__ACTIVITY__. An exact copy of every record, with no pictures, please.

__TASK INPUT__.
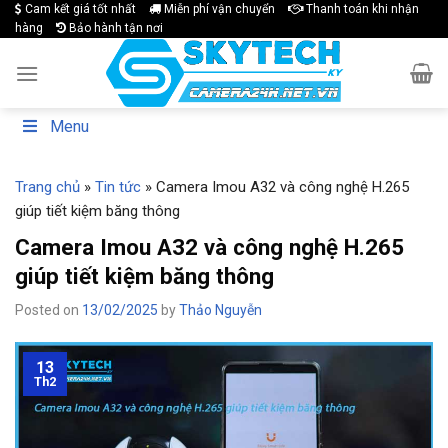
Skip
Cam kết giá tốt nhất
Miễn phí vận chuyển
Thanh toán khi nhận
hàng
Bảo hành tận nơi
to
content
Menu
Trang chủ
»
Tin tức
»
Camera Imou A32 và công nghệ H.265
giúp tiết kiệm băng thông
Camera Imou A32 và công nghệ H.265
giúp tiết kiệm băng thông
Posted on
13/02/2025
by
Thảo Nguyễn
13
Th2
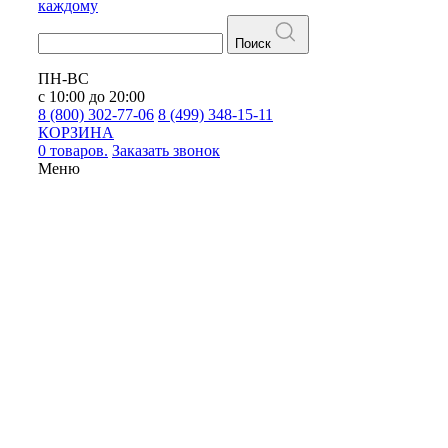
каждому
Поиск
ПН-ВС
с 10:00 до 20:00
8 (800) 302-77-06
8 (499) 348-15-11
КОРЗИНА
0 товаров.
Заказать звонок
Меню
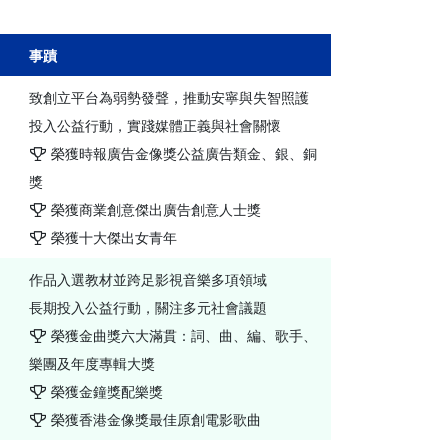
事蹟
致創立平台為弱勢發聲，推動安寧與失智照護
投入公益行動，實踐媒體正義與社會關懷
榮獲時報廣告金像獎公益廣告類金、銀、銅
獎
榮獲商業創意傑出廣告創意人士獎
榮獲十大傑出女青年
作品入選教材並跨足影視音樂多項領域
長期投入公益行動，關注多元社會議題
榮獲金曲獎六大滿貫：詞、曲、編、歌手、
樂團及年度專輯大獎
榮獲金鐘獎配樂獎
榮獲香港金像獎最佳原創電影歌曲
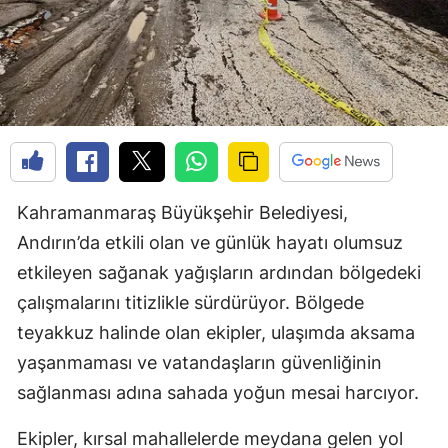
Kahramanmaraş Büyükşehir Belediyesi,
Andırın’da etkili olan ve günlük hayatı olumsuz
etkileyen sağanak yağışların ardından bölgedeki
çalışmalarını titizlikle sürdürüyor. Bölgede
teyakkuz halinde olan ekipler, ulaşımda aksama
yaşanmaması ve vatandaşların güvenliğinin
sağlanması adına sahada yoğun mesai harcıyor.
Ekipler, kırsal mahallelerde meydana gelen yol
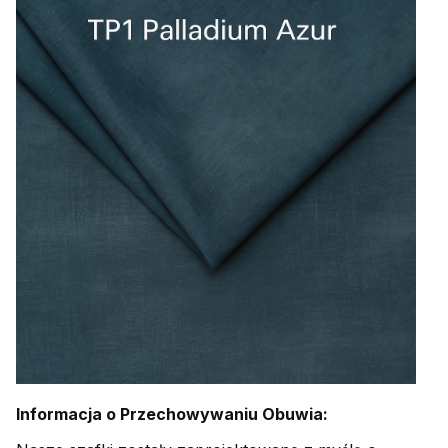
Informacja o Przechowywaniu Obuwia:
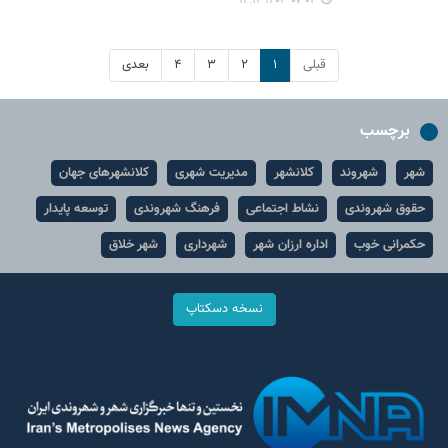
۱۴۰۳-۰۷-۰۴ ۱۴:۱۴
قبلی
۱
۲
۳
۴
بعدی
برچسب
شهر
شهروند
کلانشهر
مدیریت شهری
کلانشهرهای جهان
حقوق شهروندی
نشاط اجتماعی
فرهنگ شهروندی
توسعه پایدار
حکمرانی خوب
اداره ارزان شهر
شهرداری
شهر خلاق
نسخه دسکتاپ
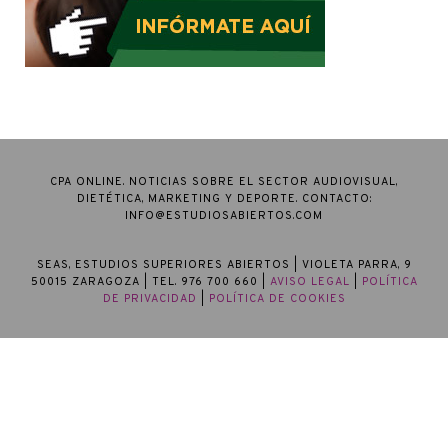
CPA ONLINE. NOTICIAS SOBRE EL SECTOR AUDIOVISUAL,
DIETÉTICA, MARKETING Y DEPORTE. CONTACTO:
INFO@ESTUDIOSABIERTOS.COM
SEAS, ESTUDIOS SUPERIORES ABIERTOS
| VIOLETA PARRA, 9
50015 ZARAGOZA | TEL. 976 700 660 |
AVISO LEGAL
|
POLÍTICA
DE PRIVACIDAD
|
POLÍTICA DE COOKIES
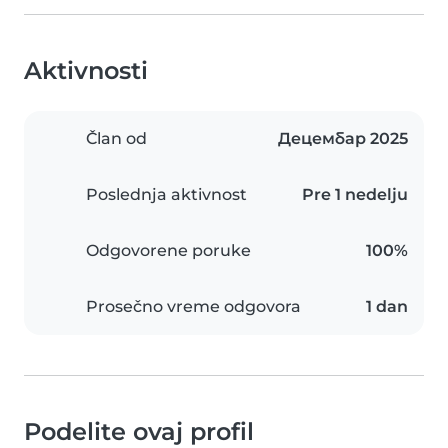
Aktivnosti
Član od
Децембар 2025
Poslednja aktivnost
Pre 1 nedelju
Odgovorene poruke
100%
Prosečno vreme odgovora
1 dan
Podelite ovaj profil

__SOLUTION TO THIS PROBLEM__.
Skip
Cam kết giá tốt nhất
Miễn phí vận chuyển
Thanh toán khi nhận
hàng
Bảo hành tận nơi
to
content
Menu
Trang chủ
»
Tin tức
»
Camera Imou A32 và công nghệ H.265
giúp tiết kiệm băng thông
Camera Imou A32 và công nghệ H.265
giúp tiết kiệm băng thông
Posted on
13/02/2025
by
Thảo Nguyễn
13
Th2
каждому
Поиск
ПН-ВС
с 10:00 до 20:00
8 (800) 302-77-06
8 (499) 348-15-11
КОРЗИНА
0 товаров.
Заказать звонок
Меню
事蹟
致創立平台為弱勢發聲，推動安寧與失智照護
投入公益行動，實踐媒體正義與社會關懷
榮獲時報廣告金像獎公益廣告類金、銀、銅
獎
榮獲商業創意傑出廣告創意人士獎
榮獲十大傑出女青年
作品入選教材並跨足影視音樂多項領域
長期投入公益行動，關注多元社會議題
榮獲金曲獎六大滿貫：詞、曲、編、歌手、
樂團及年度專輯大獎
榮獲金鐘獎配樂獎
榮獲香港金像獎最佳原創電影歌曲
Kahramanmaraş Büyükşehir Belediyesi,
Andırın’da etkili olan ve günlük hayatı olumsuz
etkileyen sağanak yağışların ardından bölgedeki
çalışmalarını titizlikle sürdürüyor. Bölgede
teyakkuz halinde olan ekipler, ulaşımda aksama
yaşanmaması ve vatandaşların güvenliğinin
sağlanması adına sahada yoğun mesai harcıyor.
Ekipler, kırsal mahallelerde meydana gelen yol
Informacja o Przechowywaniu Obuwia:
۱۴۰۳-۰۷-۰۴ ۱۴:۱۴
قبلی
۱
۲
۳
۴
بعدی
برچسب
شهر
شهروند
کلانشهر
مدیریت شهری
کلانشهرهای جهان
حقوق شهروندی
نشاط اجتماعی
فرهنگ شهروندی
توسعه پایدار
حکمرانی خوب
اداره ارزان شهر
شهرداری
شهر خلاق
نسخه دسکتاپ
CPA ONLINE. NOTICIAS SOBRE EL SECTOR AUDIOVISUAL,
DIETÉTICA, MARKETING Y DEPORTE. CONTACTO:
INFO@ESTUDIOSABIERTOS.COM
SEAS, ESTUDIOS SUPERIORES ABIERTOS
| VIOLETA PARRA, 9
50015 ZARAGOZA | TEL. 976 700 660 |
AVISO LEGAL
|
POLÍTICA
DE PRIVACIDAD
|
POLÍTICA DE COOKIES
Aktivnosti
Član od
Децембар 2025
Poslednja aktivnost
Pre 1 nedelju
Odgovorene poruke
100%
Prosečno vreme odgovora
1 dan
Podelite ovaj profil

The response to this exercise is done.